O que estou prestes a relatar aconteceu em uma noite. Sabemos quando é noite, pois vocês se retiram para suas casas e nós podemos nos aventurar para fora de nossos esconderijos e andar sem medo ao redor nossas antigas casas, para olhar pelas janelas, até mesmo entrar e contemplar seus rostos enquanto dormem. Fiquei muito tempo perto da casa onde fui tão cruelmente mudada para o que sou agora, como fazemos enquanto alguém que amamos ou odiamos permanece. Em vão, busquei algum meio de me manifestar, alguma maneira de fazer com que minha existência continuada e meu grande amor e pungente piedade fossem compreendidos por meu marido e filho. Sempre que eles dormiam, acordavam, ou se, no meu desespero, eu ousasse abordá-los quando estavam acordados, viravam para mim os olhos terríveis dos vivos, assustando-me. Os olhares que eu buscava me afastavam de meu propósito.

Nessa noite, eu os procurei sem sucesso, temendo encontrá-los; eles não estavam em nenhum lugar da casa, nem no jardim iluminado pela lua. Pois, embora o sol esteja perdido para nós, a lua, cheia ou minguante, permanece. Às vezes brilha de noite, às vezes de dia, mas sempre sobe e desce, como na outra vida.

Deixei o gramado e me movi na luz branca e no silêncio ao longo da estrada, sem rumo e triste. De repente, ouvi a voz de meu pobre marido em exclamações de espanto, e a de meu filho em consolo e súplica; e ali, à sombra de um grupo de árvores, eles estavam, perto, tão perto! Seus rostos voltados para mim, os olhos do homem mais velho fixos nos meus. Ele me viu – finalmente, finalmente, ele me viu! Consciente disso, meu terror se esvaiu como um sonho cruel. O feitiço da morte foi quebrado: O amor triumfou sobre a lei! Louca de alegria, gritei – eu devo ter gritado: “Ele me vê, ele me vê: ele vai entender!” Então, me acalmando, avancei, sorrindo e conscientemente bela, para me oferecer aos seus braços, para confortá-lo com carinhos, e, com a mão do meu filho na minha, falar as palavras que deveriam restaurar os laços quebrados entre os vivos e os mortos.

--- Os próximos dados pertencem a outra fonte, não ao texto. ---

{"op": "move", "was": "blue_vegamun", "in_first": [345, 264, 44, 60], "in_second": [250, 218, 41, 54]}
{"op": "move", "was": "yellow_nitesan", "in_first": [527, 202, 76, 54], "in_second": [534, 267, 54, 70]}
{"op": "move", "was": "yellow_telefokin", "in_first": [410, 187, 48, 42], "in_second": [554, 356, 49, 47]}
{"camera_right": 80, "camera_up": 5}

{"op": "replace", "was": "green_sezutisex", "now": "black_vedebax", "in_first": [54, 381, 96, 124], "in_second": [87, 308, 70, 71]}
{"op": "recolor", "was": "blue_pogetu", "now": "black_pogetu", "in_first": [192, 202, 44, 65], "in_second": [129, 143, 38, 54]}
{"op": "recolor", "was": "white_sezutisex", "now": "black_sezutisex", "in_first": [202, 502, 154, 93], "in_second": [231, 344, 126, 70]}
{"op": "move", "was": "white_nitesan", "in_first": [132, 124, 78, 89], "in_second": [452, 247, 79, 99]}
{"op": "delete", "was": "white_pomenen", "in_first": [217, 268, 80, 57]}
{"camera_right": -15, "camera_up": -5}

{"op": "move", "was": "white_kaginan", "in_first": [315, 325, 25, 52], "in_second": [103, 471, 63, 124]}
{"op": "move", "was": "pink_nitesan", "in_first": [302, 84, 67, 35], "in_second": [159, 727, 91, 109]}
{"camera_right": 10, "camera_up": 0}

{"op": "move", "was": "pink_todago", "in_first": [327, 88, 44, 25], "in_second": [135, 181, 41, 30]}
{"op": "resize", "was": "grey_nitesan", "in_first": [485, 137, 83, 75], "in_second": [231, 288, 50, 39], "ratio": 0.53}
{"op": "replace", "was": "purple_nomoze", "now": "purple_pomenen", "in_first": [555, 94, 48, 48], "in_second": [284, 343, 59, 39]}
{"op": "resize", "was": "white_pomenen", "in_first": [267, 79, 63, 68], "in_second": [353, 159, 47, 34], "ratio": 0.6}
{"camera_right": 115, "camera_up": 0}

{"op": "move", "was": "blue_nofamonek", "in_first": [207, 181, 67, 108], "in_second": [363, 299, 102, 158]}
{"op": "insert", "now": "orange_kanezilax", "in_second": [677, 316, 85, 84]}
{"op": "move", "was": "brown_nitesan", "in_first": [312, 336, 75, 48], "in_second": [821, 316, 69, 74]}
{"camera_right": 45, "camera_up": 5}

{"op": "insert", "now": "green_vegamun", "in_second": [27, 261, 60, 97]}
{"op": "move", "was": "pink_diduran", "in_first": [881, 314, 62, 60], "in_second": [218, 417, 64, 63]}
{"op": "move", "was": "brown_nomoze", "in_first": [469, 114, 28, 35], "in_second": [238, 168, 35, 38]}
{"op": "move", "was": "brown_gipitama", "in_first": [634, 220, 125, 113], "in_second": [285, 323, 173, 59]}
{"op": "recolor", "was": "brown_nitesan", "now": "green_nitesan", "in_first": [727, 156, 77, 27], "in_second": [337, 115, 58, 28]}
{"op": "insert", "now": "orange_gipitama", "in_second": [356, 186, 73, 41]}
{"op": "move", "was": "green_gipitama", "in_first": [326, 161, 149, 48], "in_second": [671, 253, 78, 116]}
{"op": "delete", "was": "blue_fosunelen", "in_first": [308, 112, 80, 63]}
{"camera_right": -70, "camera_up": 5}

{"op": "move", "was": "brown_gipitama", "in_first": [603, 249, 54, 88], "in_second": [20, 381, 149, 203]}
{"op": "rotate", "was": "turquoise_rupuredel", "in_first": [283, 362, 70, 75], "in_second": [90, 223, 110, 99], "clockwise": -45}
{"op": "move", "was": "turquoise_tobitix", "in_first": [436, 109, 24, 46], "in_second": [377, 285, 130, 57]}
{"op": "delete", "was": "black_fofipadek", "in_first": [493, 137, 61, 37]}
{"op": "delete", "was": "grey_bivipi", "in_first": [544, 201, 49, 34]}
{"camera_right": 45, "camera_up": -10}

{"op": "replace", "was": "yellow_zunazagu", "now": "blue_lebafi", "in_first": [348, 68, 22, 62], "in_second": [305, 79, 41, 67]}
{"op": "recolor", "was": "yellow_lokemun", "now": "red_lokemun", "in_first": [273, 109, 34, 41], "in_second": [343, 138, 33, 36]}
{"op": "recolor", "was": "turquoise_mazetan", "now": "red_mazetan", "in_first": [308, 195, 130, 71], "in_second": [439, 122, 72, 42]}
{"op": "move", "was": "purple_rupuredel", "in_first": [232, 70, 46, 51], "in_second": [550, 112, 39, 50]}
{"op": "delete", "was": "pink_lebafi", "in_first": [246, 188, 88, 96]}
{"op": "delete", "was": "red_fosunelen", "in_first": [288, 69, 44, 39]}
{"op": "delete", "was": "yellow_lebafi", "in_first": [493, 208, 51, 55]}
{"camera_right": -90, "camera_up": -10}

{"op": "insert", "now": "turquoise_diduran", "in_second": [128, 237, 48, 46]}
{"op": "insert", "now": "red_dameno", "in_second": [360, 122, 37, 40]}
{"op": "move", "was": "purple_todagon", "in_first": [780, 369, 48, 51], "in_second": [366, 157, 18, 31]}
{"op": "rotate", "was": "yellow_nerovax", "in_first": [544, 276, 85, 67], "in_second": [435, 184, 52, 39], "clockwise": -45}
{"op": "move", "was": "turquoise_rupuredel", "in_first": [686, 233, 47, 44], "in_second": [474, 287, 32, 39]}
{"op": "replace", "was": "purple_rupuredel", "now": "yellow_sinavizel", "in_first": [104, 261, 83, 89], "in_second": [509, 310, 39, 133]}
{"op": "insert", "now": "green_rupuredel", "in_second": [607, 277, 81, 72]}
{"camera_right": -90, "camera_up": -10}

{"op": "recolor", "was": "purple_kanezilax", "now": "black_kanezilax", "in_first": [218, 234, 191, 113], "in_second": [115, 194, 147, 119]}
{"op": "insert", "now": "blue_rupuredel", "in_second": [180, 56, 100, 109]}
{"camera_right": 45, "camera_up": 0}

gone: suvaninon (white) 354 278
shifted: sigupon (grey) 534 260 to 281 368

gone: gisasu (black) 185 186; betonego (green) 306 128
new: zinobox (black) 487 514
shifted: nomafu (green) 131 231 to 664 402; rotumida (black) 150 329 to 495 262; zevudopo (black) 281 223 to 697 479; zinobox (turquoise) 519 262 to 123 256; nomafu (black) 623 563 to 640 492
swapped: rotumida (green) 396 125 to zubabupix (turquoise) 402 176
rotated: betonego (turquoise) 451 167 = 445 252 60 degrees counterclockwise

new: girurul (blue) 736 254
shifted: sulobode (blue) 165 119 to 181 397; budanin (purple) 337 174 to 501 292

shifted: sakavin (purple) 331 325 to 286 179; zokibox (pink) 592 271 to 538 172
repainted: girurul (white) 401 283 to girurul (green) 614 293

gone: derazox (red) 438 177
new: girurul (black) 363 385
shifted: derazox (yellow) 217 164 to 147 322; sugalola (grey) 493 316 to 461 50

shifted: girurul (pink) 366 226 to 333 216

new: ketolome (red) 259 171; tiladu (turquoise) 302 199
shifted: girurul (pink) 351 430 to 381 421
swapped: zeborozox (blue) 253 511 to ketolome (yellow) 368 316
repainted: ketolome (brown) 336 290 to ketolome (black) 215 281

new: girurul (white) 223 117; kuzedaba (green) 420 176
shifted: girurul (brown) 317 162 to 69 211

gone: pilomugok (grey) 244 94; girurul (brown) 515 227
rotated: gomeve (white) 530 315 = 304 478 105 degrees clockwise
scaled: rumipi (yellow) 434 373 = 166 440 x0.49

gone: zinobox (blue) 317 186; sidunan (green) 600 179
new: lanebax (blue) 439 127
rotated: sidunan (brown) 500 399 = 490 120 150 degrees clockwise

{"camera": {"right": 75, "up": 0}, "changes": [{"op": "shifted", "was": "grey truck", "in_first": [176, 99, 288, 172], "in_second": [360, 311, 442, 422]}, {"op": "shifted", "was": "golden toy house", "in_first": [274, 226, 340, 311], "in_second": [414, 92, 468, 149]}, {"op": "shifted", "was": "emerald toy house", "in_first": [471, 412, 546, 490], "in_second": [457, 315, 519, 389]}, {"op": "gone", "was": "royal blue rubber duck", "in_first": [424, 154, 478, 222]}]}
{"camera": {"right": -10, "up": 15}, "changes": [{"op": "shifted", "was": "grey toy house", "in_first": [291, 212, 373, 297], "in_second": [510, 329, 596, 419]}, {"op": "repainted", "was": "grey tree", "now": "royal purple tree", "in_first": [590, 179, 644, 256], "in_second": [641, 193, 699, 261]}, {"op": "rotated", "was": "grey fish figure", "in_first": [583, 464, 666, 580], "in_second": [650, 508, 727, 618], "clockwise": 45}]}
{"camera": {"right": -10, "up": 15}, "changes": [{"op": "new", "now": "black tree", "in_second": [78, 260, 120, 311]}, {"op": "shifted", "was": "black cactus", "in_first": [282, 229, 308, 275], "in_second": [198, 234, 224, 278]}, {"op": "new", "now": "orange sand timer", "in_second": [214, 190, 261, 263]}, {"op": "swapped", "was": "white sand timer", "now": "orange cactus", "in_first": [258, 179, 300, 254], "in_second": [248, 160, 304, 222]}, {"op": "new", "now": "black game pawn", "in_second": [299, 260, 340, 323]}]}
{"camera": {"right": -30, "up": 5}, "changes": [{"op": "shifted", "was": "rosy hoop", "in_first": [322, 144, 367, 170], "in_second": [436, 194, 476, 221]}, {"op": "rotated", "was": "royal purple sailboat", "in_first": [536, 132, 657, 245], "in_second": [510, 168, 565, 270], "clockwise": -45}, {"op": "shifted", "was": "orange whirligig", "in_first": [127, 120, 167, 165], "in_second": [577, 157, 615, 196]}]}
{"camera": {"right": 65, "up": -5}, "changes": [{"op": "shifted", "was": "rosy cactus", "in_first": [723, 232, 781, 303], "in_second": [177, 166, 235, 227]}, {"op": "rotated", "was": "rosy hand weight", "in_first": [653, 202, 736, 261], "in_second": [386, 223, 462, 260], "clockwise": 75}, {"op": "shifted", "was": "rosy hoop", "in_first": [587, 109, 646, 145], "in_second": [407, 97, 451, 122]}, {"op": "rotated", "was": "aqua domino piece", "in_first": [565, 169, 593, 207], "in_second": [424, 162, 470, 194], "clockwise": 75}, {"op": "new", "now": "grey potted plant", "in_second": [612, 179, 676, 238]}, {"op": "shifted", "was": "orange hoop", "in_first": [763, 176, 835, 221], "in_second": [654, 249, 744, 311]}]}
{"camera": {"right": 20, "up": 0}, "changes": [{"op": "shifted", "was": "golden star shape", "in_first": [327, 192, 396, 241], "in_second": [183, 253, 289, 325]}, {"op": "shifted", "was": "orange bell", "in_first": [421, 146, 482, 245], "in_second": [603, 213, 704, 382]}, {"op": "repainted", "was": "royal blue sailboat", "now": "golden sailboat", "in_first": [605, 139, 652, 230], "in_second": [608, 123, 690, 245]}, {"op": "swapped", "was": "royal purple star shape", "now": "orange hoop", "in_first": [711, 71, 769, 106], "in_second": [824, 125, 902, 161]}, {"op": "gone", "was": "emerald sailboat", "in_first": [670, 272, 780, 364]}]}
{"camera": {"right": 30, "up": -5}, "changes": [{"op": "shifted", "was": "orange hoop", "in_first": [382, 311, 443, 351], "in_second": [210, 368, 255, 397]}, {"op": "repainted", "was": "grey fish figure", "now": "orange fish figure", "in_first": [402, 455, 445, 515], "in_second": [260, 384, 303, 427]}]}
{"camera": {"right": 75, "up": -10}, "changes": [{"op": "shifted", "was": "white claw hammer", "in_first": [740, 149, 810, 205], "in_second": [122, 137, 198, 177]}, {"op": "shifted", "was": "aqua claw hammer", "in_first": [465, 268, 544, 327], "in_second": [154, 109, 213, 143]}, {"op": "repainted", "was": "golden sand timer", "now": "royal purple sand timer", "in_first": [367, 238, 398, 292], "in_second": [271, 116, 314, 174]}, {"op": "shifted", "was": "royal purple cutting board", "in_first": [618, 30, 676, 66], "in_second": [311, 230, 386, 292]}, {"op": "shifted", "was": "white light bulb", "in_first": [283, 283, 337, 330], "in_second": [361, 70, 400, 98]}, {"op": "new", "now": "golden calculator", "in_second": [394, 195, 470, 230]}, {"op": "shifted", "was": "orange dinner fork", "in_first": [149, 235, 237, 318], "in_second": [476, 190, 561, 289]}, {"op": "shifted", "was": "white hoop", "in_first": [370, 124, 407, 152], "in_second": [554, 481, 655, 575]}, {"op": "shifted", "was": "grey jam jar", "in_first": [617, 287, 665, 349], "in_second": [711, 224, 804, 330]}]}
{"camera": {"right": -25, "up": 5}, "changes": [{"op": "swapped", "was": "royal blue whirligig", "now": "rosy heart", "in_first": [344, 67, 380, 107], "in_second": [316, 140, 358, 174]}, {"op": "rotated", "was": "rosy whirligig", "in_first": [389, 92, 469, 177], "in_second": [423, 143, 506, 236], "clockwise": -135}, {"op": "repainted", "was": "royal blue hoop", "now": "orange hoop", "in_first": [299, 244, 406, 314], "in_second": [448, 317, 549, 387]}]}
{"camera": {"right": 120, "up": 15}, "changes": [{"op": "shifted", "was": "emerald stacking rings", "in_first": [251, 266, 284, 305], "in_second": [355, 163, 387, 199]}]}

Ai de mim! Ai de mim! Seu rosto ficou branco de medo, seus olhos eram como os de um animal caçado. Ele se afastou de mim, enquanto eu avançava, e finalmente se virou e fugiu para a floresta – para onde, não me foi dado saber.

Para meu pobre menino, deixado duplamente desolado, eu nunca fui capaz de transmitir a sensação de minha presença. Logo ele também deve passar para esta Vida Invisível e estará para sempre perdido para mim.